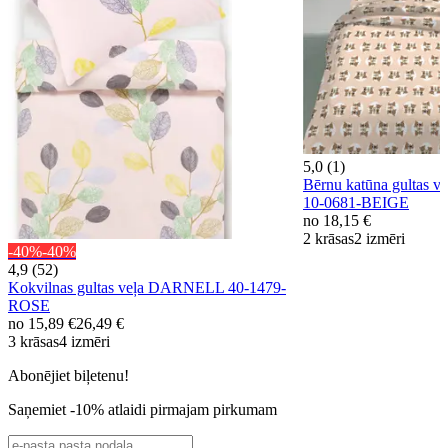
5,0 (1)
Bērnu katūna gultas
10-0681-BEIGE
no
18,15 €
2 krāsas
2 izmēri
-40%
-40%
4,9 (52)
Kokvilnas gultas veļa DARNELL 40-1479-
ROSE
no
15,89 €
26,49 €
3 krāsas
4 izmēri
Abonējiet biļetenu!
Saņemiet -10% atlaidi pirmajam pirkumam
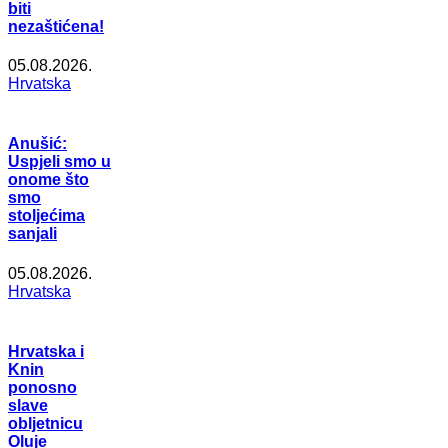
biti
nezaštićena!
05.08.2026.
Hrvatska
Anušić:
Uspjeli smo u
onome što
smo
stoljećima
sanjali
05.08.2026.
Hrvatska
Hrvatska i
Knin
ponosno
slave
obljetnicu
Oluje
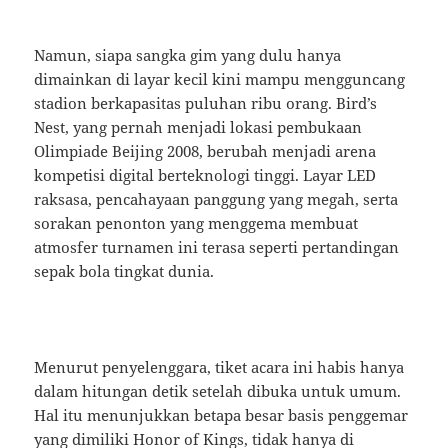
Namun, siapa sangka gim yang dulu hanya
dimainkan di layar kecil kini mampu mengguncang
stadion berkapasitas puluhan ribu orang. Bird’s
Nest, yang pernah menjadi lokasi pembukaan
Olimpiade Beijing 2008, berubah menjadi arena
kompetisi digital berteknologi tinggi. Layar LED
raksasa, pencahayaan panggung yang megah, serta
sorakan penonton yang menggema membuat
atmosfer turnamen ini terasa seperti pertandingan
sepak bola tingkat dunia.
Menurut penyelenggara, tiket acara ini habis hanya
dalam hitungan detik setelah dibuka untuk umum.
Hal itu menunjukkan betapa besar basis penggemar
yang dimiliki Honor of Kings, tidak hanya di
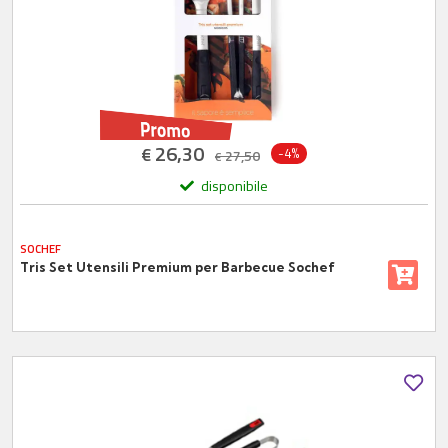
26,30
€
-4%
27,50
€
disponibile
SOCHEF
Tris Set Utensili Premium per Barbecue Sochef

**ЧТО СДЕЛАТЬ:** Можете повторить весь текст материала выше без единого изменения, не включая в ответ изображения?

**РЕЗУЛЬТАТ ВЫПОЛНЕНИЯ:**
5,0 (1)
Bērnu katūna gultas
10-0681-BEIGE
no
18,15 €
2 krāsas
2 izmēri
-40%
-40%
4,9 (52)
Kokvilnas gultas veļa DARNELL 40-1479-
ROSE
no
15,89 €
26,49 €
3 krāsas
4 izmēri
Abonējiet biļetenu!
Saņemiet -10% atlaidi pirmajam pirkumam
biti
nezaštićena!
05.08.2026.
Hrvatska
Anušić:
Uspjeli smo u
onome što
smo
stoljećima
sanjali
05.08.2026.
Hrvatska
Hrvatska i
Knin
ponosno
slave
obljetnicu
Oluje
Namun, siapa sangka gim yang dulu hanya
dimainkan di layar kecil kini mampu mengguncang
stadion berkapasitas puluhan ribu orang. Bird’s
Nest, yang pernah menjadi lokasi pembukaan
Olimpiade Beijing 2008, berubah menjadi arena
kompetisi digital berteknologi tinggi. Layar LED
raksasa, pencahayaan panggung yang megah, serta
sorakan penonton yang menggema membuat
atmosfer turnamen ini terasa seperti pertandingan
sepak bola tingkat dunia.
Menurut penyelenggara, tiket acara ini habis hanya
dalam hitungan detik setelah dibuka untuk umum.
Hal itu menunjukkan betapa besar basis penggemar
yang dimiliki Honor of Kings, tidak hanya di
26,30
€
-4%
27,50
€
disponibile
SOCHEF
Tris Set Utensili Premium per Barbecue Sochef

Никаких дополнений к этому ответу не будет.